JSW Energy had won a tender to supply 750-megawatt power to the Karnataka state electricity board (SEB) in July at Rs 4.38 per unit on a three-year contract. However, the tender never materialised into a long-term power purchase agreement.
"The tender was to expire in November, however, in the absence of PPA (power purchase agreement) signed, it has now fallen off," said a person familiar with the development. A second person with direct knowledge confirmed the expiry of the contract.
An email query sent to JSW Energy on the status of the contract remained unanswered. JSW Energy last week announced it had won a short-term order to supply 650-megawatt power to Power Company of Karnataka Ltd up to May 2017.
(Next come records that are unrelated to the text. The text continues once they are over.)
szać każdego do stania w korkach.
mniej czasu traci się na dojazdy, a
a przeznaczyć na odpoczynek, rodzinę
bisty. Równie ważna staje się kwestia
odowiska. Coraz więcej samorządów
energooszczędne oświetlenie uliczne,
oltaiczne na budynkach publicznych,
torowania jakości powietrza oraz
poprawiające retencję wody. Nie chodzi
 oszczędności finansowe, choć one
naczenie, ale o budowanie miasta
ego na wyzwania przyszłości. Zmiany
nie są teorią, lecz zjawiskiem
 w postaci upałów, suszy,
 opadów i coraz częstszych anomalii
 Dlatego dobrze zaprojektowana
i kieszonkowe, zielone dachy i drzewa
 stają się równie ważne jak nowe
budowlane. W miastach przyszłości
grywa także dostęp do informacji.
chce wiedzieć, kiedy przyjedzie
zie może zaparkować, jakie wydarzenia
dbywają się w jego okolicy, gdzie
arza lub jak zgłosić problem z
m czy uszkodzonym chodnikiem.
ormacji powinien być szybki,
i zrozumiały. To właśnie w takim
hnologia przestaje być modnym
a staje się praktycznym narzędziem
The company did not disclose the rates at which this order was won. "The short-term contract would be at rates lower than the long-term contract which expired. I expect the company would be able to sign another six-month contract once the first one ends in May, which should help delay the pain for another 10-12 months," said one of the two people quoted in the story earlier.
The long-term contract for JSW Energy was stuck in regulatory delays and government approvals, which several analysts attribute to the availability of cheaper power in the spot market.
Analysts expect long-term contracts for power capacity in the country to take longer to fructify as the spot market offers a cheaper option to the financially stressed SEB sector. On the Indian energy exchange (IEX), power for the southern market at present is trading at Rs 3.10 per unit, lower than the rates at which JSW Energy's long-term contract was to be signed.
"How things will pan out for the company once the short-term contract ends also depends on the monsoon and other power capacities' commissioning schedule in the state. Monsoon is crucial as Karnataka meets a large chunk of its power needs through hydel power," one of the people quoted earlier said.
The company's September quarter net profit was 59 per cent less than the Rs 534 crore in the same period a year earlier. In its result statement to BSE, the company said the decrease in turnover was primarily on account of lower generation and realisation at the Vijaynagar and Ratnagiri units, partly offset by increased generation at its recently acquired hydropower plants in Himachal Pradesh. Generation at Vijayanagar was lower owing to the delay in the long-term contract, tender for which has expired. The hit has been offset with the short-term contract signed up to May 2017.